## [WHAT IS EXPECTED]
Before you finish, make sure every line below has been written out exactly.

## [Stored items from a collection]
────────────────

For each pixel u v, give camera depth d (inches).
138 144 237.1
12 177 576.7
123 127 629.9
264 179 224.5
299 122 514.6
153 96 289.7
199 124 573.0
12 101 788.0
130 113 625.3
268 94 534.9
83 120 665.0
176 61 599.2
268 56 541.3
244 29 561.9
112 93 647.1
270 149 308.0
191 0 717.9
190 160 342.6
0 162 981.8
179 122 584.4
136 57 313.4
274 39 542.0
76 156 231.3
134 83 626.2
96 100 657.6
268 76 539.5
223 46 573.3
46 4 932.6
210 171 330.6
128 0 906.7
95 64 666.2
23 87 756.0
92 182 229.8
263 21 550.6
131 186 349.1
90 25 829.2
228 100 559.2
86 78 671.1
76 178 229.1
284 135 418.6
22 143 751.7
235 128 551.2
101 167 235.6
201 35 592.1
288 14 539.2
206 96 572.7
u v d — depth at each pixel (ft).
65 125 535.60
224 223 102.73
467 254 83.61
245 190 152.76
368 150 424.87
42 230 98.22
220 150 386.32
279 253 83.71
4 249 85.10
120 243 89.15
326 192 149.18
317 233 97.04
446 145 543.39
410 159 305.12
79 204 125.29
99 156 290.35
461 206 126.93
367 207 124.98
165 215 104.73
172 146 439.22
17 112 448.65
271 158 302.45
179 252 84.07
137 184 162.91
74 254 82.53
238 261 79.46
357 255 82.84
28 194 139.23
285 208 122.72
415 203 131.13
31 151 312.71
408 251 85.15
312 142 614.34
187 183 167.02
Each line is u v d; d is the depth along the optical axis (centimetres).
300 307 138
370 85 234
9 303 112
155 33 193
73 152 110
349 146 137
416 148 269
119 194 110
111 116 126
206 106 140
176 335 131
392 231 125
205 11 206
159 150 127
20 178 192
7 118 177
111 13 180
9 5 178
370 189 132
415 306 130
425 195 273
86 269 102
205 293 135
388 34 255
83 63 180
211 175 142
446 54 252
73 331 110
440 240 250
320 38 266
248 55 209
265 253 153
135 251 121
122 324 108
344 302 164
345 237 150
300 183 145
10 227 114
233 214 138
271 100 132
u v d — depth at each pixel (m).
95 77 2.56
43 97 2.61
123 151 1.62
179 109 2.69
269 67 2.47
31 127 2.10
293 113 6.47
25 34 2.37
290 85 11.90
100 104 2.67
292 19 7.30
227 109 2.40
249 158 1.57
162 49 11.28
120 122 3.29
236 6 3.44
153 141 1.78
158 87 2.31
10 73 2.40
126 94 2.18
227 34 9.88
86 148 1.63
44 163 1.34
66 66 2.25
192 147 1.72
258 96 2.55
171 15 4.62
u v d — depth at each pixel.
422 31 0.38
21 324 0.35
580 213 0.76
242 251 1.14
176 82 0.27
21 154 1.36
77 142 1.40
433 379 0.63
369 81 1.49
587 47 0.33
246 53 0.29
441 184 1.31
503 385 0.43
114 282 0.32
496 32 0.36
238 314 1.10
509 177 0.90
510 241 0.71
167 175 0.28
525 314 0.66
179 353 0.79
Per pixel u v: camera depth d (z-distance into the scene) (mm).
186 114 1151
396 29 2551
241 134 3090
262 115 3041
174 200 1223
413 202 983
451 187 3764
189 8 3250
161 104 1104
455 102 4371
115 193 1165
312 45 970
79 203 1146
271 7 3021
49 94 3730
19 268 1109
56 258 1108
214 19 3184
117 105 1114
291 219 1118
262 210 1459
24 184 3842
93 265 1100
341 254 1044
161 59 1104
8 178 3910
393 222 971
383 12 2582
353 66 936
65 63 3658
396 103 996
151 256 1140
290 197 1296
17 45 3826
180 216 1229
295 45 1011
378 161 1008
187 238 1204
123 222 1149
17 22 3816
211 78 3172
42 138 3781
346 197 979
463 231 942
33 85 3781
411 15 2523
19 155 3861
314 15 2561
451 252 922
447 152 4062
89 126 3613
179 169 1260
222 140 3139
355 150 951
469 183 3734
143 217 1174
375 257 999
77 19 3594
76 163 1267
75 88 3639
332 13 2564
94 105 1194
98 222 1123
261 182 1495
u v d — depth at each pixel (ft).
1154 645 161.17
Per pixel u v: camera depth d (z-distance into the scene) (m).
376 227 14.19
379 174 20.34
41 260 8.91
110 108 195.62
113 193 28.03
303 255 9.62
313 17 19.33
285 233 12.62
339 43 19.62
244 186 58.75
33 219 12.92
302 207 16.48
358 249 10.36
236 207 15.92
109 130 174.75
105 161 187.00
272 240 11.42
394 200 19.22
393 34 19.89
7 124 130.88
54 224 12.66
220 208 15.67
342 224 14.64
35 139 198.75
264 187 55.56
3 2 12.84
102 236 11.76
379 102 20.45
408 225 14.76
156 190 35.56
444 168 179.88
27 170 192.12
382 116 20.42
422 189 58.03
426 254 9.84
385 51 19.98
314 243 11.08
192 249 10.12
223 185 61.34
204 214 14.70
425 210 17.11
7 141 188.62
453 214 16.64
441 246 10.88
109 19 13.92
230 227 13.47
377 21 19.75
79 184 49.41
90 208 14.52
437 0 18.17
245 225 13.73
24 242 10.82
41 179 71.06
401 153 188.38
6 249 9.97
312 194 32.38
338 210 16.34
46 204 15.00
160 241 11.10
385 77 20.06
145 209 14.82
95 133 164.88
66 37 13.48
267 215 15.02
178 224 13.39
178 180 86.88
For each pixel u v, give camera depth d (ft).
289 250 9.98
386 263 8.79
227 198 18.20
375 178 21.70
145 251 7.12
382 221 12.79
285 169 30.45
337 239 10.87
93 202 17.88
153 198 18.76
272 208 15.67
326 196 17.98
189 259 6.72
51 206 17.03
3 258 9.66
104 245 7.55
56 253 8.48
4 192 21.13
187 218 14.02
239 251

────────────────

## [EXERCISE ANSWER]
For each pixel u v, give camera depth d (inches).
138 144 237.1
12 177 576.7
123 127 629.9
264 179 224.5
299 122 514.6
153 96 289.7
199 124 573.0
12 101 788.0
130 113 625.3
268 94 534.9
83 120 665.0
176 61 599.2
268 56 541.3
244 29 561.9
112 93 647.1
270 149 308.0
191 0 717.9
190 160 342.6
0 162 981.8
179 122 584.4
136 57 313.4
274 39 542.0
76 156 231.3
134 83 626.2
96 100 657.6
268 76 539.5
223 46 573.3
46 4 932.6
210 171 330.6
128 0 906.7
95 64 666.2
23 87 756.0
92 182 229.8
263 21 550.6
131 186 349.1
90 25 829.2
228 100 559.2
86 78 671.1
76 178 229.1
284 135 418.6
22 143 751.7
235 128 551.2
101 167 235.6
201 35 592.1
288 14 539.2
206 96 572.7
u v d — depth at each pixel (ft).
65 125 535.60
224 223 102.73
467 254 83.61
245 190 152.76
368 150 424.87
42 230 98.22
220 150 386.32
279 253 83.71
4 249 85.10
120 243 89.15
326 192 149.18
317 233 97.04
446 145 543.39
410 159 305.12
79 204 125.29
99 156 290.35
461 206 126.93
367 207 124.98
165 215 104.73
172 146 439.22
17 112 448.65
271 158 302.45
179 252 84.07
137 184 162.91
74 254 82.53
238 261 79.46
357 255 82.84
28 194 139.23
285 208 122.72
415 203 131.13
31 151 312.71
408 251 85.15
312 142 614.34
187 183 167.02
Each line is u v d; d is the depth along the optical axis (centimetres).
300 307 138
370 85 234
9 303 112
155 33 193
73 152 110
349 146 137
416 148 269
119 194 110
111 116 126
206 106 140
176 335 131
392 231 125
205 11 206
159 150 127
20 178 192
7 118 177
111 13 180
9 5 178
370 189 132
415 306 130
425 195 273
86 269 102
205 293 135
388 34 255
83 63 180
211 175 142
446 54 252
73 331 110
440 240 250
320 38 266
248 55 209
265 253 153
135 251 121
122 324 108
344 302 164
345 237 150
300 183 145
10 227 114
233 214 138
271 100 132
u v d — depth at each pixel (m).
95 77 2.56
43 97 2.61
123 151 1.62
179 109 2.69
269 67 2.47
31 127 2.10
293 113 6.47
25 34 2.37
290 85 11.90
100 104 2.67
292 19 7.30
227 109 2.40
249 158 1.57
162 49 11.28
120 122 3.29
236 6 3.44
153 141 1.78
158 87 2.31
10 73 2.40
126 94 2.18
227 34 9.88
86 148 1.63
44 163 1.34
66 66 2.25
192 147 1.72
258 96 2.55
171 15 4.62
u v d — depth at each pixel.
422 31 0.38
21 324 0.35
580 213 0.76
242 251 1.14
176 82 0.27
21 154 1.36
77 142 1.40
433 379 0.63
369 81 1.49
587 47 0.33
246 53 0.29
441 184 1.31
503 385 0.43
114 282 0.32
496 32 0.36
238 314 1.10
509 177 0.90
510 241 0.71
167 175 0.28
525 314 0.66
179 353 0.79
Per pixel u v: camera depth d (z-distance into the scene) (mm).
186 114 1151
396 29 2551
241 134 3090
262 115 3041
174 200 1223
413 202 983
451 187 3764
189 8 3250
161 104 1104
455 102 4371
115 193 1165
312 45 970
79 203 1146
271 7 3021
49 94 3730
19 268 1109
56 258 1108
214 19 3184
117 105 1114
291 219 1118
262 210 1459
24 184 3842
93 265 1100
341 254 1044
161 59 1104
8 178 3910
393 222 971
383 12 2582
353 66 936
65 63 3658
396 103 996
151 256 1140
290 197 1296
17 45 3826
180 216 1229
295 45 1011
378 161 1008
187 238 1204
123 222 1149
17 22 3816
211 78 3172
42 138 3781
346 197 979
463 231 942
33 85 3781
411 15 2523
19 155 3861
314 15 2561
451 252 922
447 152 4062
89 126 3613
179 169 1260
222 140 3139
355 150 951
469 183 3734
143 217 1174
375 257 999
77 19 3594
76 163 1267
75 88 3639
332 13 2564
94 105 1194
98 222 1123
261 182 1495
u v d — depth at each pixel (ft).
1154 645 161.17
Per pixel u v: camera depth d (z-distance into the scene) (m).
376 227 14.19
379 174 20.34
41 260 8.91
110 108 195.62
113 193 28.03
303 255 9.62
313 17 19.33
285 233 12.62
339 43 19.62
244 186 58.75
33 219 12.92
302 207 16.48
358 249 10.36
236 207 15.92
109 130 174.75
105 161 187.00
272 240 11.42
394 200 19.22
393 34 19.89
7 124 130.88
54 224 12.66
220 208 15.67
342 224 14.64
35 139 198.75
264 187 55.56
3 2 12.84
102 236 11.76
379 102 20.45
408 225 14.76
156 190 35.56
444 168 179.88
27 170 192.12
382 116 20.42
422 189 58.03
426 254 9.84
385 51 19.98
314 243 11.08
192 249 10.12
223 185 61.34
204 214 14.70
425 210 17.11
7 141 188.62
453 214 16.64
441 246 10.88
109 19 13.92
230 227 13.47
377 21 19.75
79 184 49.41
90 208 14.52
437 0 18.17
245 225 13.73
24 242 10.82
41 179 71.06
401 153 188.38
6 249 9.97
312 194 32.38
338 210 16.34
46 204 15.00
160 241 11.10
385 77 20.06
145 209 14.82
95 133 164.88
66 37 13.48
267 215 15.02
178 224 13.39
178 180 86.88
For each pixel u v, give camera depth d (ft).
289 250 9.98
386 263 8.79
227 198 18.20
375 178 21.70
145 251 7.12
382 221 12.79
285 169 30.45
337 239 10.87
93 202 17.88
153 198 18.76
272 208 15.67
326 196 17.98
189 259 6.72
51 206 17.03
3 258 9.66
104 245 7.55
56 253 8.48
4 192 21.13
187 218 14.02
239 251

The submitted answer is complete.